**PROVIDED TEXT:**
Barley is more than just beer. It is the fourth most cultivated grain around the world, behind maize, rice, and wheat. Barley is probably the most adaptable crop out there. There are barley land races that are originary from the warm, low-altituted, humid climate of the Moroccan Meditarrenean coast; others adapted to the dry, cold, high-altitude terrain of the Tibetan plateau. And then there are barley land races for every other climate in-between, across the whole Eurasian continent, from the Scottish Orkney Islands, to Urals in Russia; from the Norweigian Artic circle to the Rajasthan praires in India.

Even looking at the seeds, we can already see that some land races
have small, rounded seeds; while others have long, elongated shapes.
It is natural then to ask *How does shape correspond to this
climate versatility?* And in turn *How do we comprehensively
capture shape nuances across barley grains?*
For shape quantification, as you might guess, we drew tools from
Topological Data Analysis.
Especifically, we used the Euler Characteristic Transform.

The Euler Characteristic
(EC) of an object is a topological invariant. That is,
it is a quantity that remains unchanged if we stretch, shrink, twist, or
*smoothly* deform the object. However, it might change if we cut, paste, or
pierce the object.
The EC is attractive to our purposes, as it is both easy to compute
and intrisically connected to the topological features of an
object. From the Euler-Poincaré formula, we know that:

EC = #(connected components) - #(loops) + #(voids)

EC = #(vertices) - #(edges) + #(faces).

Following this formula, we see why all Platonic Solids share the same EC of 2. Which in turn is the same EC of a sphere.

Credits: Wikipedia

The EC on its own is too simple, though. We cannot tell apart a pyramid from a cube based solely on their ECs. We thus turn to the Euler Characteristic Transform (ECT) of objects. The ECT of barley seeds in our case. First, we fix a direction, say top to bottom. Then, we slice our seed across that direction and we compute how the EC changes as we "add slices". This gives us a topological signature, a time series on how the topology changes as we traverse the seed vertically.

*How do we choose the right direction?* We do not. We
simply take *all* possible directions. For every direction, we
slice and dice our seeds across such direction. That gives us
different topological signatures, that we concatenate in a
single, very long vector. This whole procedure is refered to as
the ECT of the seed. For illustrative purposes, the animation
below shows the same seed being sliced across three different
directions and we record its ECT below.

*The ECT is mathematically quite interesting.* In 2014,
Turner,
Mukherjee, and
Boyer
*mathematically*
proved that the ECT is injective and that it effectively
summarizes *all* the morphological information
of an object.

(Stored data entries)
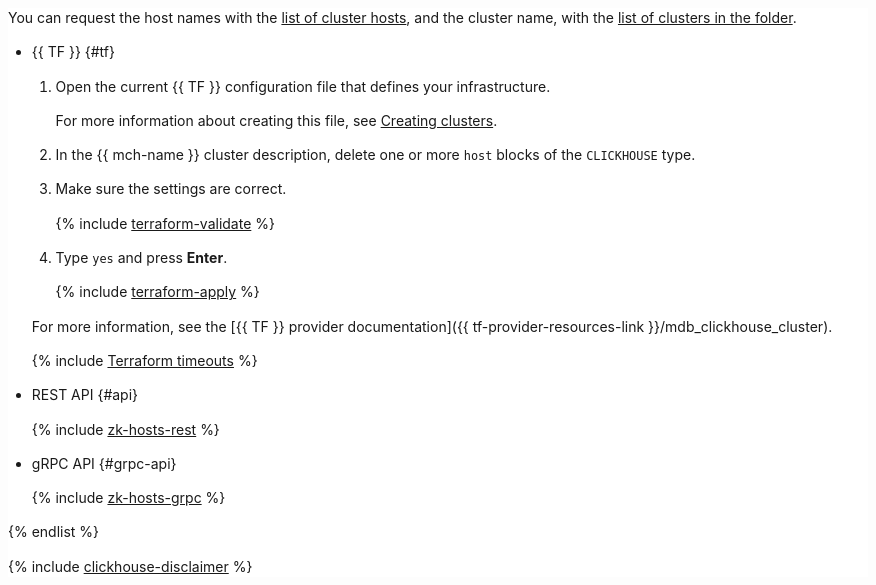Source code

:   You can request the host names with the [list of cluster hosts](#list-hosts), and the cluster name, with the [list of clusters in the folder](cluster-list.md#list-clusters).

- {{ TF }} {#tf}

  1. Open the current {{ TF }} configuration file that defines your infrastructure.

     For more information about creating this file, see [Creating clusters](cluster-create.md).
  1. In the {{ mch-name }} cluster description, delete one or more `host` blocks of the `CLICKHOUSE` type.
  1. Make sure the settings are correct.

     {% include [terraform-validate](../../_includes/mdb/terraform/validate.md) %}

  1. Type `yes` and press **Enter**.

     {% include [terraform-apply](../../_includes/mdb/terraform/apply.md) %}

  For more information, see the [{{ TF }} provider documentation]({{ tf-provider-resources-link }}/mdb_clickhouse_cluster).

  {% include [Terraform timeouts](../../_includes/mdb/mch/terraform/timeouts.md) %}

- REST API {#api}

    {% include [zk-hosts-rest](../../_includes/mdb/mch/api/delete-zk-hosts-rest.md) %}

- gRPC API {#grpc-api}

    {% include [zk-hosts-grpc](../../_includes/mdb/mch/api/delete-zk-hosts-grpc.md) %}

{% endlist %}

{% include [clickhouse-disclaimer](../../_includes/clickhouse-disclaimer.md) %}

**PROBLEM SET:**
[A] Put the lines of the stored data entry rows into a numbered list, skipping blank lines. Leave the pictures out of the answer.
[B] Write the next part of the text on barley seed shape and the Euler Characteristic Transform, picking up after its final sentence.

**ANSWER SET:**
[A]
1. Source code
2. :   You can request the host names with the [list of cluster hosts](#list-hosts), and the cluster name, with the [list of clusters in the folder](cluster-list.md#list-clusters).
3. - {{ TF }} {#tf}
4.   1. Open the current {{ TF }} configuration file that defines your infrastructure.
5.      For more information about creating this file, see [Creating clusters](cluster-create.md).
6.   1. In the {{ mch-name }} cluster description, delete one or more `host` blocks of the `CLICKHOUSE` type.
7.   1. Make sure the settings are correct.
8.      {% include [terraform-validate](../../_includes/mdb/terraform/validate.md) %}
9.   1. Type `yes` and press **Enter**.
10.      {% include [terraform-apply](../../_includes/mdb/terraform/apply.md) %}
11.   For more information, see the [{{ TF }} provider documentation]({{ tf-provider-resources-link }}/mdb_clickhouse_cluster).
12.   {% include [Terraform timeouts](../../_includes/mdb/mch/terraform/timeouts.md) %}
13. - REST API {#api}
14.     {% include [zk-hosts-rest](../../_includes/mdb/mch/api/delete-zk-hosts-rest.md) %}
15. - gRPC API {#grpc-api}
16.     {% include [zk-hosts-grpc](../../_includes/mdb/mch/api/delete-zk-hosts-grpc.md) %}
17. {% endlist %}
18. {% include [clickhouse-disclaimer](../../_includes/clickhouse-disclaimer.md) %}

[B]
In other words, two different shapes will produce two different ECTs;
and if we are given two different ECTs, these must come from
two different shapes.

An important caveat is that for the mathematical theorem to hold,
we need to slice our seeds across *all* possible directions.
We cannot perform infinite computations, though. As a proof of
concept, we simply took a large number of directions and ran with it.
About 150 directions seemed to be enough for our purposes.
We observed that taking 200, 300, and 400 directions did not
improve our results.

In collaboration with the University of California—Riverside,
we got access to barley panicle samples corresponding to 28 different
land races from 28 very different climates. These panicles were later
X-ray CT scanned at Michigan State University. But we want the grains.
After plenty of trial and error with image processing, a script
was developed to automatically extract *digitally* individual
grains from all the panicles.

Once we have individual 3D grains, we measure barley grain
shape with two different sets of shape descriptors:

**Traditional**: length, width, volume, surface area, etc. for each grain. We used 11 traditional descriptors in total.**Topological**: the ECT computed across 158 directions across 16 slices per direction This produced a very large vector of more than 2500 dimensions per seed (!). To avoid shenanigans from the curse of dimensionality, this large vector was later aggresively reduced to just 12 dimensions using UMAP.

*How descriptive is our shape quantification?* As a
sanity check, we first test whether shape information alone
is enough to tell apart seeds from different accessions.
Now that we describe numerically the shape of every seed, we
can employ many machine learning classification algorithms.
We chose a
support vector machine (SVM) due to its simplicity and
the fact that we do not require large amounts of training data
(unlike neural networks).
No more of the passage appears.